Collected data:
╔══
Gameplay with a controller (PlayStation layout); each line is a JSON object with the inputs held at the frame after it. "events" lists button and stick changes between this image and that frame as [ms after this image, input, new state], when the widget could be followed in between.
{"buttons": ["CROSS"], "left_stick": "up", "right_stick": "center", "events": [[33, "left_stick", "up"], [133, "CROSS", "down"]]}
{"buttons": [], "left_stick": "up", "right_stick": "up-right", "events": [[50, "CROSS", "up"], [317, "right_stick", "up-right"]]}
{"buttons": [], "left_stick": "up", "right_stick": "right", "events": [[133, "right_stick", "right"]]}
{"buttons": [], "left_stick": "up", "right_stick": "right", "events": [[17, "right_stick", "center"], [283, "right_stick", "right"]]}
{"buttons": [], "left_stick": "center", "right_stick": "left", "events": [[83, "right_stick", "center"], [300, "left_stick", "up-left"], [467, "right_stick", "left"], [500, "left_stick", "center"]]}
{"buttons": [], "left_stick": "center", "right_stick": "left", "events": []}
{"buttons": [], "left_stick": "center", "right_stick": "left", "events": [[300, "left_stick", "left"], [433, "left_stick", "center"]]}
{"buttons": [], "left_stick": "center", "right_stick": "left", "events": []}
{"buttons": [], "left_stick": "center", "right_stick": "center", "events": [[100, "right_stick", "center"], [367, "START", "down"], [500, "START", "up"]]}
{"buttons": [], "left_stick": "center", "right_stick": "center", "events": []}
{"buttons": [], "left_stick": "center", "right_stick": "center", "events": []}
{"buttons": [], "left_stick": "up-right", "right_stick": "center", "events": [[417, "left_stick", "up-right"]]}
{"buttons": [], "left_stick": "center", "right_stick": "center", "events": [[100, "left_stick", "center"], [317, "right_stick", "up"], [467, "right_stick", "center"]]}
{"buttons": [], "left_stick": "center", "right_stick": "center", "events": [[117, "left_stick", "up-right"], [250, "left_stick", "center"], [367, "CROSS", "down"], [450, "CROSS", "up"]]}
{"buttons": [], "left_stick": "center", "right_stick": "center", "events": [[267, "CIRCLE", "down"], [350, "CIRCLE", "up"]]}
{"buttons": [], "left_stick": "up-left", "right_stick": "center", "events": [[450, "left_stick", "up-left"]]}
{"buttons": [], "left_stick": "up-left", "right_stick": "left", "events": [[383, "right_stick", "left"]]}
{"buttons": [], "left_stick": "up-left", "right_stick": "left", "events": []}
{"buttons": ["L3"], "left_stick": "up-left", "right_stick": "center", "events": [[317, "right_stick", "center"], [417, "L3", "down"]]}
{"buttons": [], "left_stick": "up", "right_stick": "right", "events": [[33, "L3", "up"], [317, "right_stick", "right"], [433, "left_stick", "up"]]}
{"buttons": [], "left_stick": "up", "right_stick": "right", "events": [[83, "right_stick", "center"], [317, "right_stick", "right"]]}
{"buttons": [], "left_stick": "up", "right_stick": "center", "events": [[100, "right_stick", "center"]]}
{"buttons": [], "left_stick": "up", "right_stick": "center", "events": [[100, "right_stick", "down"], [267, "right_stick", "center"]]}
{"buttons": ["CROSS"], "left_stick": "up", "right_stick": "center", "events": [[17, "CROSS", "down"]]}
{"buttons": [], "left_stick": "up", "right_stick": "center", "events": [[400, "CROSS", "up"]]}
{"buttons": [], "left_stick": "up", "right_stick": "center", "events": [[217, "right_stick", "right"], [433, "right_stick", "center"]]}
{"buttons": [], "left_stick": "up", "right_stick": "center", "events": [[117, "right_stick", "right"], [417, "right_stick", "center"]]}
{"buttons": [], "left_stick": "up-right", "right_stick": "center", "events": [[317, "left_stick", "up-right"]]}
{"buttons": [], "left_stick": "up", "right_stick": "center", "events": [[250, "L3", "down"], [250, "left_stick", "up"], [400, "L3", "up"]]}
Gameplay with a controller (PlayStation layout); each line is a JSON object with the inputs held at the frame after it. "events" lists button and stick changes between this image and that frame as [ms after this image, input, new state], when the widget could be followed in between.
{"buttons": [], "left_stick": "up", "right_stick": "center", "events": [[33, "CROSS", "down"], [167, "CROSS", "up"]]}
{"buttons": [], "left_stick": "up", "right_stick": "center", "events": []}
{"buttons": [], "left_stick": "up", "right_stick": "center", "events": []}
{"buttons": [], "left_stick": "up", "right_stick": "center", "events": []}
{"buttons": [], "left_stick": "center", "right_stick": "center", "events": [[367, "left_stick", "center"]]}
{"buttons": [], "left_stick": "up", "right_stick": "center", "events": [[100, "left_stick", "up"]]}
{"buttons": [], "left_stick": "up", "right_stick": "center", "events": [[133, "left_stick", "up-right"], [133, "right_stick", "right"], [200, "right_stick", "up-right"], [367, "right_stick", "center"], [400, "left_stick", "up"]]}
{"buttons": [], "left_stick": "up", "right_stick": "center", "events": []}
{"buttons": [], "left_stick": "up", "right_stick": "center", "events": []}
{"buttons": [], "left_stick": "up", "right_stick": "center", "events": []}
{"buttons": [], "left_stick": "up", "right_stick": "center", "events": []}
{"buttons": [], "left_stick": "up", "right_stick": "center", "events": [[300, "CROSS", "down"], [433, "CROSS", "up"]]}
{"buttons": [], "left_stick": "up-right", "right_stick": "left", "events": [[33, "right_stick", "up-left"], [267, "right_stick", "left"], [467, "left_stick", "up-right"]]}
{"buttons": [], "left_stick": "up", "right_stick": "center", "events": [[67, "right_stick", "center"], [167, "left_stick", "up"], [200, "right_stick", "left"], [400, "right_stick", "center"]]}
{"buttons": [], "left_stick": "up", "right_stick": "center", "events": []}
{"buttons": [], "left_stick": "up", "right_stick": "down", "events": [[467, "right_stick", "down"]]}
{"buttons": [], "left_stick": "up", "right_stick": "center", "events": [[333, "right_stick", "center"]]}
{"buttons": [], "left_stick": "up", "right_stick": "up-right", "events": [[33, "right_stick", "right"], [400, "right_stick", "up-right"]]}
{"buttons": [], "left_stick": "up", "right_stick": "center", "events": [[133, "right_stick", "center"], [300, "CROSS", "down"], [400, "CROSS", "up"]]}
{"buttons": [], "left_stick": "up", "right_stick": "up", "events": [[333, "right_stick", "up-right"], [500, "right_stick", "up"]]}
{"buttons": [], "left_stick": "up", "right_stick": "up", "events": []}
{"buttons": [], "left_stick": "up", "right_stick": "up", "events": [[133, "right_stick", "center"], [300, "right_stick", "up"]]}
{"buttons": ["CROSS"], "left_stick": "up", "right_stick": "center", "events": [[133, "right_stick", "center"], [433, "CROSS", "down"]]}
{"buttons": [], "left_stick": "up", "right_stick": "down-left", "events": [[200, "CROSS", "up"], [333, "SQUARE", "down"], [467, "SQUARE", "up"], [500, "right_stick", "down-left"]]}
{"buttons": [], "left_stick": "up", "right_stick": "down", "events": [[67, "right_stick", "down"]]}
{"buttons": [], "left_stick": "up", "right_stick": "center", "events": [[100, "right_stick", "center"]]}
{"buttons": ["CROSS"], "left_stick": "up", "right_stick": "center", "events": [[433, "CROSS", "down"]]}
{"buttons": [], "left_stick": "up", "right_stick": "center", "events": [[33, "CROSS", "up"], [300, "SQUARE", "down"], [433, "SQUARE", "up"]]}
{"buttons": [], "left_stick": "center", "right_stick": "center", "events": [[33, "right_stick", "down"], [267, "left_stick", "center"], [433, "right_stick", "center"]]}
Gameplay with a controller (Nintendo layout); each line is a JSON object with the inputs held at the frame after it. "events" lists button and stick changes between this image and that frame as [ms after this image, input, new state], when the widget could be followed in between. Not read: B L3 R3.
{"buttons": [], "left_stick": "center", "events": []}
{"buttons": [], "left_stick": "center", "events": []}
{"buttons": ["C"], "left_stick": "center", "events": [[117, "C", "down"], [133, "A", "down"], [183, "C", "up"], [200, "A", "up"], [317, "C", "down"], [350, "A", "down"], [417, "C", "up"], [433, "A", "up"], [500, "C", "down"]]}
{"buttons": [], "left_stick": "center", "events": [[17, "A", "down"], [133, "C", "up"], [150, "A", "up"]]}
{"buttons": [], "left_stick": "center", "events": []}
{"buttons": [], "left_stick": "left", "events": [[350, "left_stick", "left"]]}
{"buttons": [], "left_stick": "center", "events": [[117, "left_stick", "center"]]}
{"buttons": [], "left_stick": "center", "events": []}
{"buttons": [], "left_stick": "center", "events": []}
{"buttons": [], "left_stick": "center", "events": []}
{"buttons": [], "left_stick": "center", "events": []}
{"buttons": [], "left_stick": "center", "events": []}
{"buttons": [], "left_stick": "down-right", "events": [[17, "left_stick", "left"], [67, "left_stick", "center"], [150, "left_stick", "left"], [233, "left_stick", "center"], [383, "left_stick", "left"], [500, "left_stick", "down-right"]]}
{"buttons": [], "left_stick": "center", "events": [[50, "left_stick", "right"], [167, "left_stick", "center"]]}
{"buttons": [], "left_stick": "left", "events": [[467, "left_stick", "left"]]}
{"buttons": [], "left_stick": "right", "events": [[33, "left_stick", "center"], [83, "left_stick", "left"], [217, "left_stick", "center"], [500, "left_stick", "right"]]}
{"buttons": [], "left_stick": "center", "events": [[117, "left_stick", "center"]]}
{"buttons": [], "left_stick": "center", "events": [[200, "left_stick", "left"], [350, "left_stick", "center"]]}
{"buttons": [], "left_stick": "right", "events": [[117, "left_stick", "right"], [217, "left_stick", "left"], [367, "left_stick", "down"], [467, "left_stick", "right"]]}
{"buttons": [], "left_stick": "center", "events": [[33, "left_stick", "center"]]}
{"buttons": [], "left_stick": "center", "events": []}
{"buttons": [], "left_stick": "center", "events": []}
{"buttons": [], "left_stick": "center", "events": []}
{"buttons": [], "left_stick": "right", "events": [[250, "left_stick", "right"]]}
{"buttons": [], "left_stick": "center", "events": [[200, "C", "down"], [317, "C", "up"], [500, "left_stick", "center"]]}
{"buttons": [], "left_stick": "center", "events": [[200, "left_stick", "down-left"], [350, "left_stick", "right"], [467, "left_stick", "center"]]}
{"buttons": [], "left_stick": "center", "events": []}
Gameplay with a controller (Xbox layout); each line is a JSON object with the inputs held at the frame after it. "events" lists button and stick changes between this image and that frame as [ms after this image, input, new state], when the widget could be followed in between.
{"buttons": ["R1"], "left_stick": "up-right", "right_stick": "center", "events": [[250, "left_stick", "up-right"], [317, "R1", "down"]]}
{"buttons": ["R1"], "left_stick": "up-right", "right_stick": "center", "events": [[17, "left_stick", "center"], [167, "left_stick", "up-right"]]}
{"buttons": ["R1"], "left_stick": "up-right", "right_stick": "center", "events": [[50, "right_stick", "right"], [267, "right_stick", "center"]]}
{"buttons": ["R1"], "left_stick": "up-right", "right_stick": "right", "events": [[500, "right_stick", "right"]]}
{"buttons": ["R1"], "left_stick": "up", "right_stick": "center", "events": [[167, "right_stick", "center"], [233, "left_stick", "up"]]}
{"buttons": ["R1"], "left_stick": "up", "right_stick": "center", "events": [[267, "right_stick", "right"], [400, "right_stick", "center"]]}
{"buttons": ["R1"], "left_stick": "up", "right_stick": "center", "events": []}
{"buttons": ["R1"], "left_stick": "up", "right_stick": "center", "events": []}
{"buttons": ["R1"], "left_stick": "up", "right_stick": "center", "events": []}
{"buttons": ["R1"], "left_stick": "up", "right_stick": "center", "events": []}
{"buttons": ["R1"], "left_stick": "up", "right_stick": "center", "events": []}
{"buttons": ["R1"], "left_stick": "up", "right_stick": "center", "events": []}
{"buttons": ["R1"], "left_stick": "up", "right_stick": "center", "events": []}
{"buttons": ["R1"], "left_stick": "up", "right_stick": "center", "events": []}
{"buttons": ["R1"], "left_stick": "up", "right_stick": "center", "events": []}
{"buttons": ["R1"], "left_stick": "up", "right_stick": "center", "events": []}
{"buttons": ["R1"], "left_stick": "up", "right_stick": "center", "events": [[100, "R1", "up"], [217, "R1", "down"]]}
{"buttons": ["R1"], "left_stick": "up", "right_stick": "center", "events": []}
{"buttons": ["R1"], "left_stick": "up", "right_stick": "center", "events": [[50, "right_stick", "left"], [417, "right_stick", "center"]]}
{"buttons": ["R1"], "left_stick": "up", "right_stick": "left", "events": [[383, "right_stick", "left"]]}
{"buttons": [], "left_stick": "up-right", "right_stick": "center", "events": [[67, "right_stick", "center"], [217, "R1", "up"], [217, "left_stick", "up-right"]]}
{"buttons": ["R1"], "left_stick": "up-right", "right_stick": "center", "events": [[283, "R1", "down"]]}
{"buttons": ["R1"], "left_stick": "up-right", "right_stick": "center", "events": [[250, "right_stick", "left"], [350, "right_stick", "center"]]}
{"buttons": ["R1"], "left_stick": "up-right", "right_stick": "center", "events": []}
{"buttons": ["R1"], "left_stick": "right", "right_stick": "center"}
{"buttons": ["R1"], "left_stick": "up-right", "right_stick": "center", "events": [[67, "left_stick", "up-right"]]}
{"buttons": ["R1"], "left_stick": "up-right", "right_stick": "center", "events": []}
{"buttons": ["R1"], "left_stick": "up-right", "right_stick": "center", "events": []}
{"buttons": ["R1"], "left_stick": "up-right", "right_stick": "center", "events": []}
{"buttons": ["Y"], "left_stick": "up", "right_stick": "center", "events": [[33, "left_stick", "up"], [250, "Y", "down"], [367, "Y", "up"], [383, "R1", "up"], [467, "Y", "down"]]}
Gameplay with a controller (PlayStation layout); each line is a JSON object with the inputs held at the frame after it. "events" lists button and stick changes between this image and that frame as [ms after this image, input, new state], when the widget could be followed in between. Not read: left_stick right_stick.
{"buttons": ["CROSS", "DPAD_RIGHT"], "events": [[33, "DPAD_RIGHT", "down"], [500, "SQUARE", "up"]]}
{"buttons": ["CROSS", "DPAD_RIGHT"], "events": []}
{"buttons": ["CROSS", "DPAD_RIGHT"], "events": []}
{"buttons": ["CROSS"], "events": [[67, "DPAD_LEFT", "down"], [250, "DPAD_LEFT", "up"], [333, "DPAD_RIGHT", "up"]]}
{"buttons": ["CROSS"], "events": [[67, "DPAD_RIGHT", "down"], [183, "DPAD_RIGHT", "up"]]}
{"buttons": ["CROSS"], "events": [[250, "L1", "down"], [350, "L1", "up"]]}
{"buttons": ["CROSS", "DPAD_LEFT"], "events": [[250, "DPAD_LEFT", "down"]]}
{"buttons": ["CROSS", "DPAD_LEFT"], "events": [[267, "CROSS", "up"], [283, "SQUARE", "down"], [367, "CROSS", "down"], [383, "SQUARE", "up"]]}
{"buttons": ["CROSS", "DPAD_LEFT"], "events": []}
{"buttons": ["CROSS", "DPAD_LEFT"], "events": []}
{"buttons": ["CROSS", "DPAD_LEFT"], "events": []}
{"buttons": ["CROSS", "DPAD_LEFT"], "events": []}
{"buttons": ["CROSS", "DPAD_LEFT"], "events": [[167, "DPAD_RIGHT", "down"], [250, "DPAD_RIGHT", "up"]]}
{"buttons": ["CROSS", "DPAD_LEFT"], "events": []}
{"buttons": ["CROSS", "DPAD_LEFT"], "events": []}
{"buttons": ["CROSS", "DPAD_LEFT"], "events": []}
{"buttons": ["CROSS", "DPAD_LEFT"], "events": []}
╚══
* What the exercise asks *
Across the data, how many lines contain the string "read"? Only the number is wanted.

* Exercise answer *
2